━━━ Extract ━━━

At the time of his testimony in July-August 2016, Henri Locard was a retired French historian. He had previously worked at the University Lumière Lyon 2 in France, and had volunteered at the Royal University of Phnom Penh since 2000. 1  

 

From 1965 to 1967, he was a teacher in a French school in Cambodia. 2 He was asked by Chau Seng, a former Minister in the Sihanouk’s regime (“Sangkum”) to write some articles for the magazine “Kambuja”. 3 In 1989, he came back to Cambodia to research Democratic Kampuchea (“DK”) when his friend, Moeung Sonn, requested his assistance to write his biography. 4 In 2000, he began a PhD on the ideology of the Khmer Rouge and the political system in the countryside, in order to understand the reasons why some of his friends under the Sangkum had disappeared. 5 He authored many books, including the biography of Moeung Sonn and his wife, Prisoner of the Khmer Rouge, Pol Pot's Little Red Book, and Why the Khmer Rouge. 6

 

Locard testified as an expert before the Case 002/02 Trial Chamber on​ his research methods, the security centres under DK, and the movement of population between 1970 and 1975.

━━━

> [Task A]
Using the profile of Henri Locard, decide whether each statement agrees with it. For each, answer yes or no and quote the words that settle it.
(i) Locard taught at a French school in Cambodia from 1965 to 1967.
(ii) Locard started volunteering at the Royal University of Phnom Penh in 1989.
(iii) Locard testified as an expert before the Case 002/02 Trial Chamber.
> [Task B]
Answer these questions from the profile of Henri Locard:
(i) Who asked Locard to write articles for the magazine "Kambuja"?
(ii) Which friend asked for his help writing a biography in 1989?
(iii) What was the subject of the PhD he began in 2000?
The saved entries play no part in this work.

━━━ Extracted information ━━━

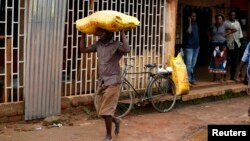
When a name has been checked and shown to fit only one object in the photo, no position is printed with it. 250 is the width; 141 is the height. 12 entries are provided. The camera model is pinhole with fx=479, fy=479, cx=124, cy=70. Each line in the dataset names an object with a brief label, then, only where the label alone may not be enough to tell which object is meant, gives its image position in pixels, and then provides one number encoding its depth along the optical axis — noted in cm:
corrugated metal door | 800
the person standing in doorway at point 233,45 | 1261
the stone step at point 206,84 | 1163
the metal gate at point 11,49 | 786
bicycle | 909
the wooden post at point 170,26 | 1059
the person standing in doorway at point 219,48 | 1212
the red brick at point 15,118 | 805
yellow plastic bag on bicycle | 1002
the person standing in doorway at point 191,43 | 1140
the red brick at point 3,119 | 793
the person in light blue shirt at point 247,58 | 856
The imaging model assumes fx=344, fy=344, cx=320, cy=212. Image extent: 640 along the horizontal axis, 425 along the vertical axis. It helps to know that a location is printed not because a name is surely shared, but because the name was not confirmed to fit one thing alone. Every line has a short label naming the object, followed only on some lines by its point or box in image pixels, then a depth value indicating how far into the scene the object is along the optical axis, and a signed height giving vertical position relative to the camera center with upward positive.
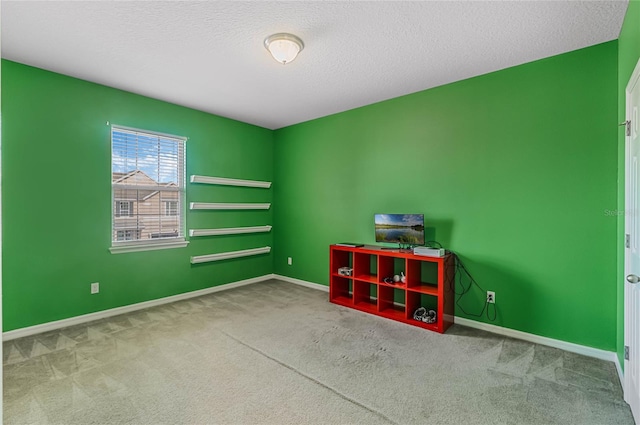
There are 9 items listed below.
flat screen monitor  3.64 -0.19
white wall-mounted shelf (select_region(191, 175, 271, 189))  4.48 +0.41
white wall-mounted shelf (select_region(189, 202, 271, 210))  4.48 +0.06
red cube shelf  3.42 -0.81
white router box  3.41 -0.41
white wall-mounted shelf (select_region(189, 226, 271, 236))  4.52 -0.28
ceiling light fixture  2.70 +1.32
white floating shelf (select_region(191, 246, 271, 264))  4.54 -0.63
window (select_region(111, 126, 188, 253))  3.89 +0.25
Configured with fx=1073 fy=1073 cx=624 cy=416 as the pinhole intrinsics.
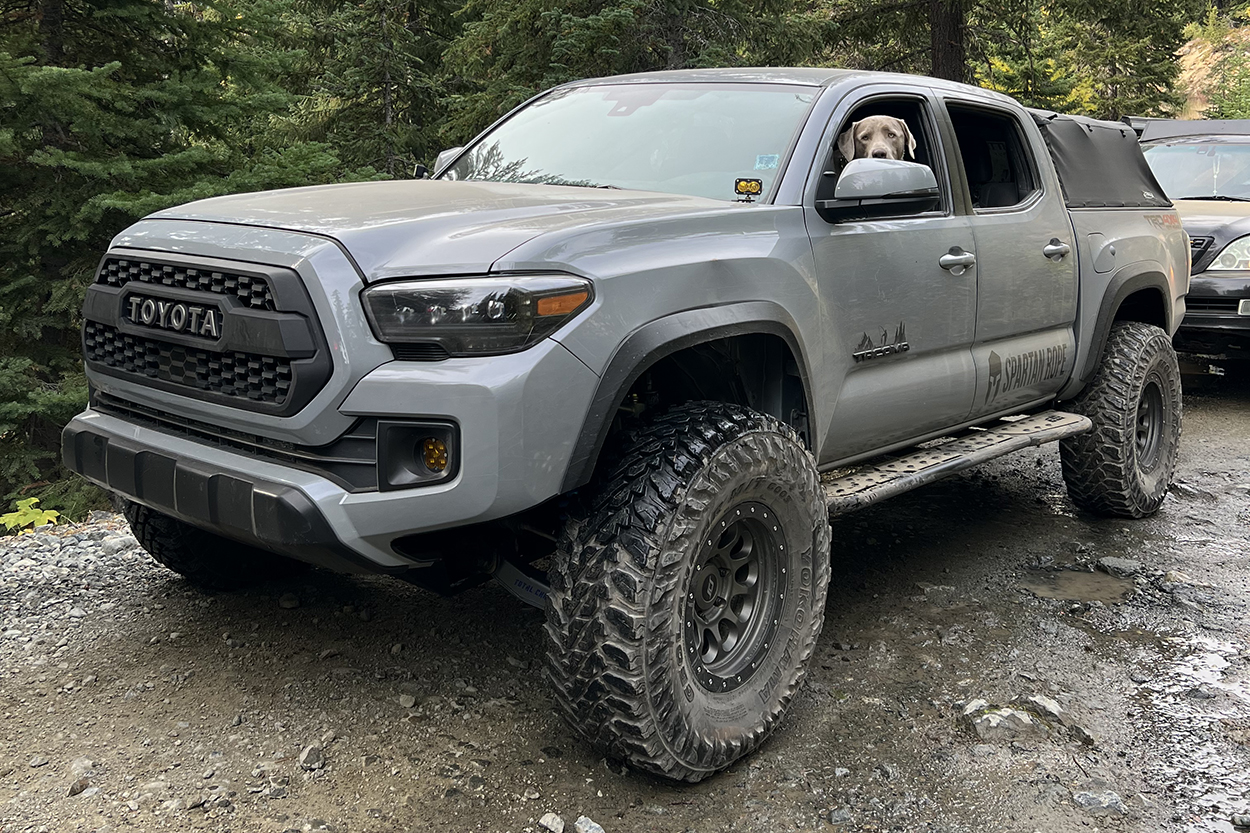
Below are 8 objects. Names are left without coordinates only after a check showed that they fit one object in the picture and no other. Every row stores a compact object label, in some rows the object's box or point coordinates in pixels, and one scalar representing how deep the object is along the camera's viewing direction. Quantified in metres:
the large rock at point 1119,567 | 4.76
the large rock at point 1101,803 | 2.88
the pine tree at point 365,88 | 12.14
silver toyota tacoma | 2.62
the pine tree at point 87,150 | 7.55
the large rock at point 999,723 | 3.29
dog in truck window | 4.05
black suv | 8.15
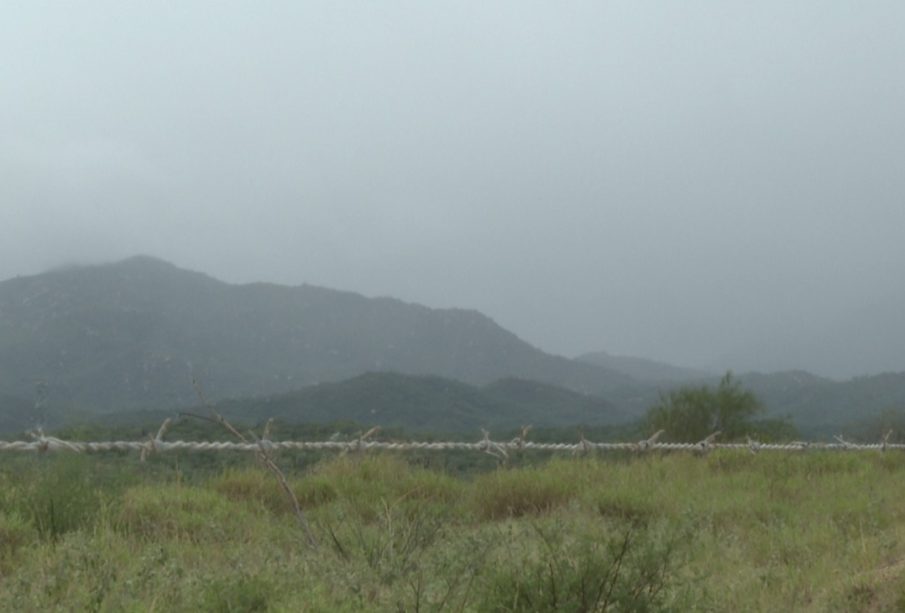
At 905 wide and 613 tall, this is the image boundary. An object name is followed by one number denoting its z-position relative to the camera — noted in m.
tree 19.73
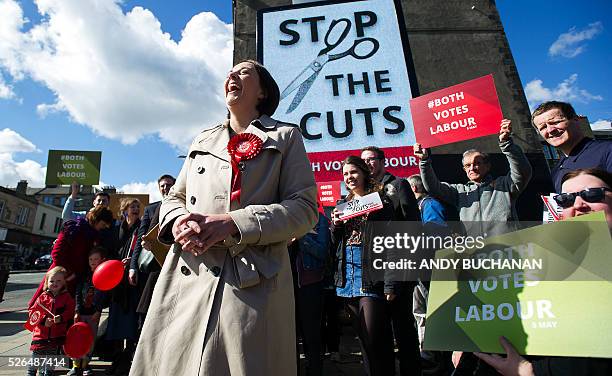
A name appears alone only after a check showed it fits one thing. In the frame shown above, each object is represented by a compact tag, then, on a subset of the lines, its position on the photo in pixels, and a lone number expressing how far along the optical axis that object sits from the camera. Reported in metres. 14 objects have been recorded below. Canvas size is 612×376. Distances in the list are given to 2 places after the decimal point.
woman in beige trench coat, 1.10
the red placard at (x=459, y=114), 3.73
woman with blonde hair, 3.54
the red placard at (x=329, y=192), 4.95
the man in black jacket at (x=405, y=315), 2.53
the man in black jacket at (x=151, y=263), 2.93
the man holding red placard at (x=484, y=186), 3.15
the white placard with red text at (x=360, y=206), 2.64
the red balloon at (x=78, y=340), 2.93
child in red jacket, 3.06
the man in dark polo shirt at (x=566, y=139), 2.22
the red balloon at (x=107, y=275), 2.44
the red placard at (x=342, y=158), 6.14
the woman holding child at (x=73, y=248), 3.56
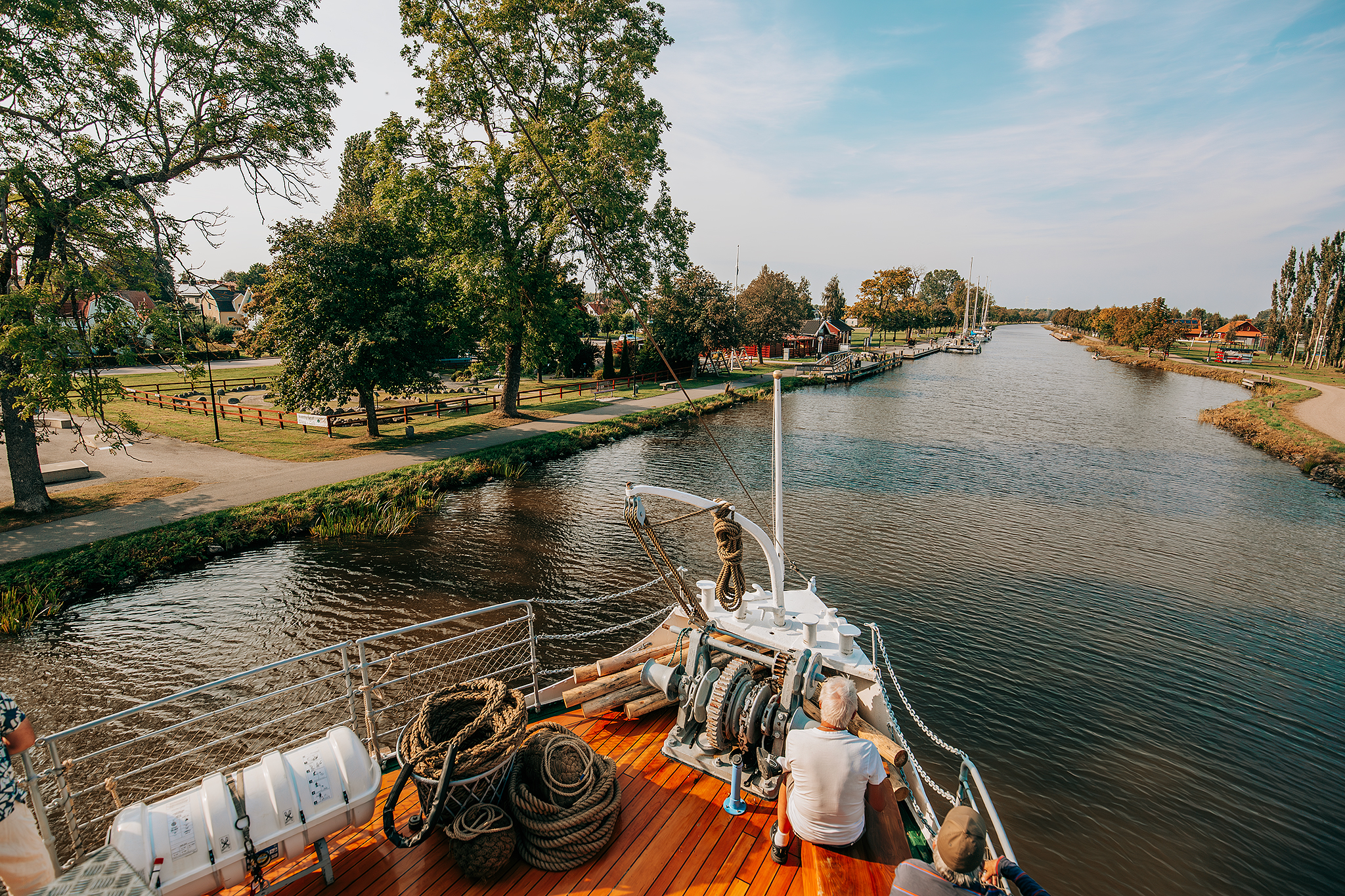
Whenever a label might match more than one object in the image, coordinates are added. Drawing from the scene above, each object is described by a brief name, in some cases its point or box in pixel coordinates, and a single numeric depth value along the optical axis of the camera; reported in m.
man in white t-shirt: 3.81
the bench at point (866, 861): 3.76
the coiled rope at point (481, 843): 4.06
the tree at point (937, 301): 155.94
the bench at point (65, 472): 17.52
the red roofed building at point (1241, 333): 98.06
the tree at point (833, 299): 110.81
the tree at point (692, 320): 43.59
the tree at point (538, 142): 23.23
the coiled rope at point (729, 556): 6.34
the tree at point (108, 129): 12.85
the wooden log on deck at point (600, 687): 5.89
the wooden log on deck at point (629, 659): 6.18
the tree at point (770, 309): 55.78
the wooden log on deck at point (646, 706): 5.79
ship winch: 4.90
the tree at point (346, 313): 21.36
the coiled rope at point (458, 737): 4.06
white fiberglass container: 3.40
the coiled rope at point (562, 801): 4.21
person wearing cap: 2.95
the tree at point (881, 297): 88.94
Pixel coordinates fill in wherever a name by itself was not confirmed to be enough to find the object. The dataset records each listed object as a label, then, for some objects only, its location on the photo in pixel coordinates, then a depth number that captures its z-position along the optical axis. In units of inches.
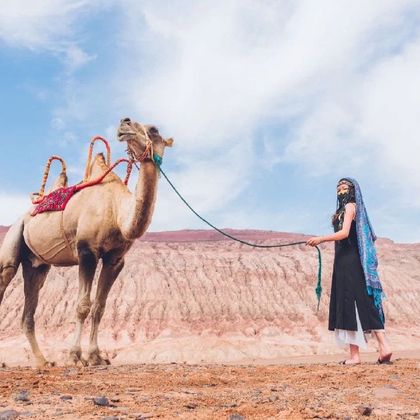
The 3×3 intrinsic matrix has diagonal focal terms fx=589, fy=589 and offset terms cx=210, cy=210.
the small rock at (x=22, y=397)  205.9
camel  340.5
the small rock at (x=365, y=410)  193.9
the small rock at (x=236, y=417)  178.1
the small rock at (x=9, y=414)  174.0
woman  313.4
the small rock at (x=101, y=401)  196.2
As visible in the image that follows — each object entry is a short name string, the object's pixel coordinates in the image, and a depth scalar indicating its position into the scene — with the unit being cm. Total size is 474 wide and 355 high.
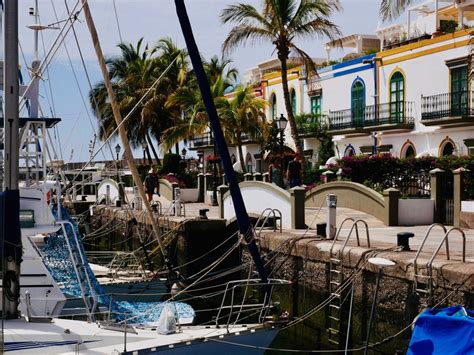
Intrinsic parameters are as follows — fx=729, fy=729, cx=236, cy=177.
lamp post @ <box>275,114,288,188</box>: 2859
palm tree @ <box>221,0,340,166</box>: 3438
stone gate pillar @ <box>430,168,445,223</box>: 2458
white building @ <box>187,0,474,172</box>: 3397
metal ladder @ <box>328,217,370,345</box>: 1612
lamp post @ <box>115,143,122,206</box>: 3654
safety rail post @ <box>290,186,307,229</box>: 2327
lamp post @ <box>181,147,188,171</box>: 5268
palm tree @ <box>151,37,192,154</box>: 5422
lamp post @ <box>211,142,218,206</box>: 3953
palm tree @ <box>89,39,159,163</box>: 5478
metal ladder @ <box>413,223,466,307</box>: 1312
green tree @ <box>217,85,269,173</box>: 4128
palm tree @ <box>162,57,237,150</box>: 4231
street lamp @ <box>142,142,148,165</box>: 5752
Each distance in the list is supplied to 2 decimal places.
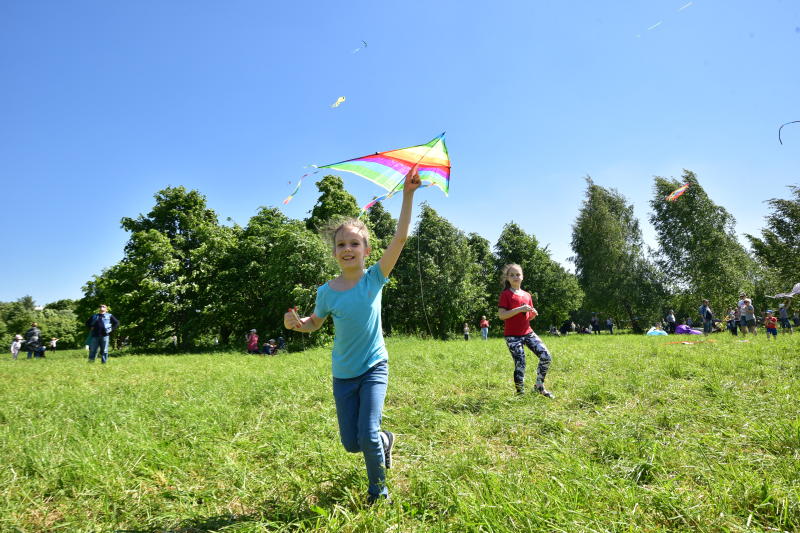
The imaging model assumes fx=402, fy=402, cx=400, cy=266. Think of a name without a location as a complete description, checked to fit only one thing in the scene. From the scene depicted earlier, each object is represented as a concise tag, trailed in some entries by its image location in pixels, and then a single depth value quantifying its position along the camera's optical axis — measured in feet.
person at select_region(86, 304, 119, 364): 45.24
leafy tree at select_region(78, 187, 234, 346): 89.04
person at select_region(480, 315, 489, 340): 93.61
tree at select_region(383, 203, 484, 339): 116.06
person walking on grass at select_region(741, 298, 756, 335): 53.78
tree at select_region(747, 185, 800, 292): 109.29
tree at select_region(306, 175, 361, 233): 98.48
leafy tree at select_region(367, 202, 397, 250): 124.88
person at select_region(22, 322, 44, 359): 70.69
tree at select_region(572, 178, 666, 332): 118.93
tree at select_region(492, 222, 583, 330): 134.72
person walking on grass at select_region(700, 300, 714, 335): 66.62
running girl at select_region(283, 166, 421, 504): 9.58
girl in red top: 20.15
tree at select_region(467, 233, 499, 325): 142.31
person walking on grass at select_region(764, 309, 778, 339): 49.94
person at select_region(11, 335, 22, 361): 75.31
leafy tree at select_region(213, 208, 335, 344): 80.23
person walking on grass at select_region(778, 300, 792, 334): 64.85
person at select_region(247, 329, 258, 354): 67.72
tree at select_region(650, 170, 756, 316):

━━━

> [Problem solution A]
(i) Yes: "From 1965 to 1967, he was a teacher in a French school in Cambodia."
(ii) No: "had volunteered at the Royal University of Phnom Penh since 2000."
(iii) Yes: "Locard testified as an expert before the Case 002/02 Trial Chamber"

> [Problem solution B]
(i) Chau Seng, a former Minister in the Sihanouk regime.
(ii) Moeung Sonn.
(iii) The ideology of the Khmer Rouge and the political system in the countryside.